Claiming our Future : Guest Blog

Petition Campaign for More Women in the Dáil

If you have noticed how few women candidates are calling to your door, it is because this time fewer than 1 in 6 of candidates are women – in 4 constituencies there are no women candidates running at all! The Dáil that is formed after the election is unlikely to contain many more women than the last one and we already had one of the worst records in the world for women’s participation in politics.

Of course, it is already too late to do anything about the candidates for February’s election. But if we want to be in time to change this blatant inequality for the next election, we need to start right now.
As part of our programme for political reform, Claiming our Future, is organising an on-line petition calling on the parties that form the new Government to include measures which will ensure that political parties put a more balanced and equal selection of candidates in front of the people in future elections. We need your help to put the pressure on – please sign your name on our website at www.claimingourfuture.ie and tell the next government that equality matters. Tell your friends and family too – forward this email on to them and ask them to sign, our first target is get 4,000 signatures by the end of this week, so please pass it on!

Best Regards

all at Claiming Our Future

2 thoughts on “Claiming our Future : Guest Blog

  1. Gender is a good place to begin… but it doesn’t end there

    In seeking a truly representative democracy, the 5050 Group has focused on gender as it is one of the basic organising principles of Irish society (as elsewhere). The rationale for doing so is clear. The 30th Dáil is 86% male. This imbalance of representation places Ireland 23rd out of the EU 27 Members States for female representation in parliament. Only Cyprus, Romania, Hungary and Malta are below us in this league table. (The 31st Dáil will have even less female political representation).

    The Group is alert, however, to the reality of multiple inequalities (for example, gender, class, ‘race’/ethnicity, sexuality, disability and so forth), which cut across both men and women’s lives, affecting their life chances. A truly representative democracy should reflect this complex tapestry. The Oireachtas does not. For example, there is an absence of both working class men and women as elected representatives. There is a similar absence of men and women from the travelling as well as other minority groups. This reality is wholly unacceptable in a representative democracy like Ireland.
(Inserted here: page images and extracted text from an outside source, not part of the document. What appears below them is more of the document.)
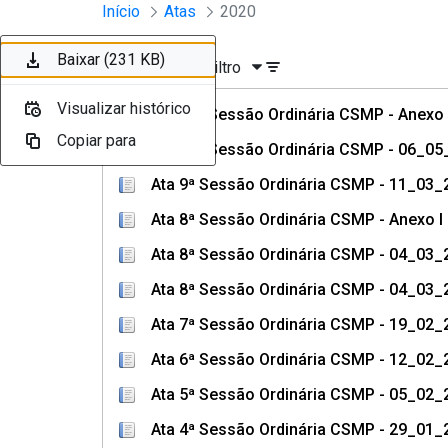
Sessões e Reuniões - Documento
Início
Atas
2020
Pular para o Conteúdo principal
Baixar (175 KB)
Baixar (436 KB)
Baixar (231 KB)
Baixar (16 KB)
Baixar (233 KB)
Baixar (233 KB)
Baixar (231 KB)
Ordenar
Filtro
Visualizar histórico
Visualizar histórico
Visualizar histórico
Visualizar histórico
Visualizar histórico
Visualizar histórico
Visualizar histórico
Ata 10ª Sessão Ordinária CSMP - Anexo I 
Copiar para
Copiar para
Copiar para
Copiar para
Copiar para
Copiar para
Copiar para
Ata 10ª Sessão Ordinária CSMP - 06_05
Ata 9ª Sessão Ordinária CSMP - 11_03_
Ata 8ª Sessão Ordinária CSMP - Anexo I
Ata 8ª Sessão Ordinária CSMP - 04_03_
Ata 8ª Sessão Ordinária CSMP - 04_03_
Ata 7ª Sessão Ordinária CSMP - 19_02_
Ata 6ª Sessão Ordinária CSMP - 12_02_
Ata 5ª Sessão Ordinária CSMP - 05_02_
Ata 4ª Sessão Ordinária CSMP - 29_01_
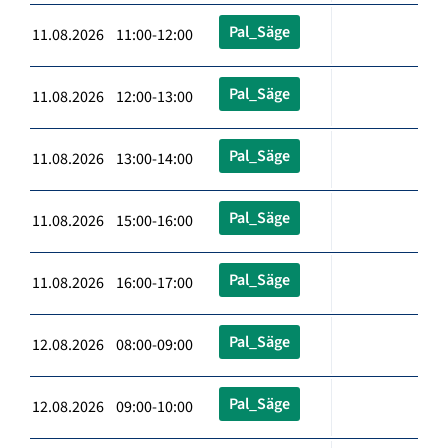
Pal_Säge
11.08.2026 11:00-12:00
Pal_Säge
11.08.2026 12:00-13:00
Pal_Säge
11.08.2026 13:00-14:00
Pal_Säge
11.08.2026 15:00-16:00
Pal_Säge
11.08.2026 16:00-17:00
Pal_Säge
12.08.2026 08:00-09:00
Pal_Säge
12.08.2026 09:00-10:00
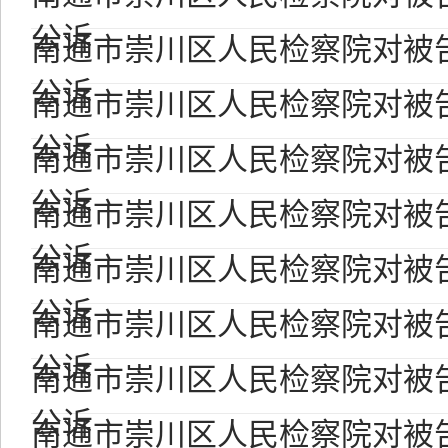
公诉
南通市崇川区人民检察院对被
公诉
南通市崇川区人民检察院对被
公诉
南通市崇川区人民检察院对被
公诉
南通市崇川区人民检察院对被
公诉
南通市崇川区人民检察院对被
公诉
南通市崇川区人民检察院对被
公诉
南通市崇川区人民检察院对被
公诉
南通市崇川区人民检察院对被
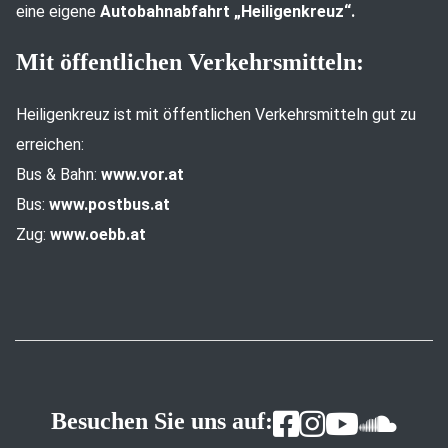
eine eigene
Autobahnabfahrt „Heiligenkreuz“.
Mit öffentlichen Verkehrsmitteln:
Heiligenkreuz ist mit öffentlichen Verkehrsmitteln gut zu
erreichen:
Bus & Bahn:
www.vor.at
Bus:
www.postbus.at
Zug:
www.oebb.at
Besuchen Sie uns auf:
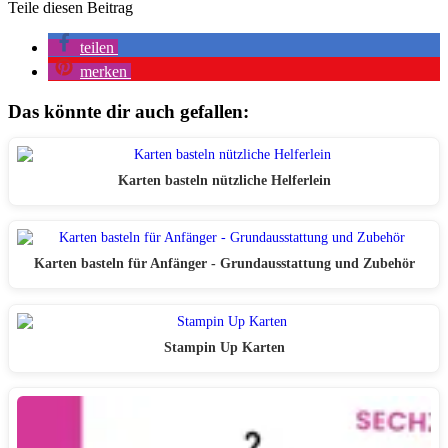
Teile diesen Beitrag
teilen
merken
Das könnte dir auch gefallen:
Karten basteln nützliche Helferlein
Karten basteln für Anfänger - Grundausstattung und Zubehör
Stampin Up Karten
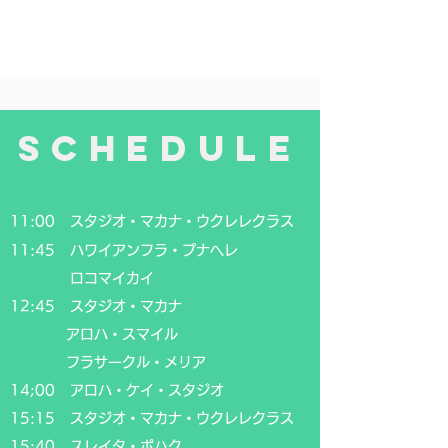
SCHEDULE
11:00 スタジオ・マカナ・ウクレレクラス
11:45 ハワイアンフラ・プナヘレ
ロコマイカイ
12:45 スタジオ・マカナ
アロハ・スマイル
フラサークル・メリア
14;00 アロハ・ケイ・スタジオ
15:15 スタジオ・マカナ・ウクレレクラス
15:40 スレイタ・ポハク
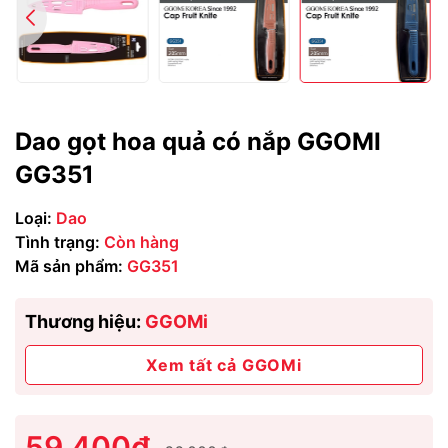
Dao gọt hoa quả có nắp GGOMI
GG351
Loại:
Dao
Tình trạng:
Còn hàng
Mã sản phẩm:
GG351
Thương hiệu:
GGOMi
Xem tất cả GGOMi
59.400₫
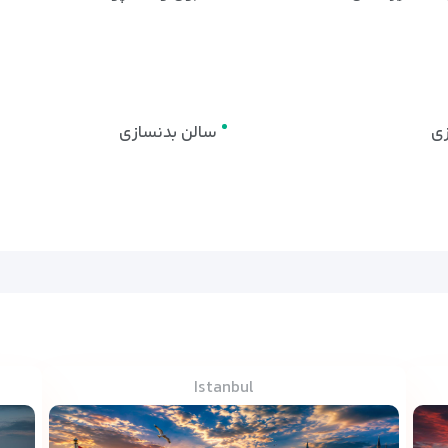
ی
سالن بدنسازی
Istanbul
    In seeking gender justice in the electoral context, the 5050 Group undertakes to promote a wider understanding of equality. This is our firm commitment. Furthermore, the international research demonstrates that an initial focus on Gender justice opens up wider debates on multiple inequalities and their lived impact. Quite simply, the 5050 Group believes that Gender parity in Irish political life is an excellent place to start from but it certainly doesn’t end there
    Margaret

  2. As the 50 50 group is pushing for Equal Political Representation in Ireland by 2020 will you be pushing for travellers, disabled and ethnic minorities to be represented in politics? Or will you discriminate just like the government you are challenging?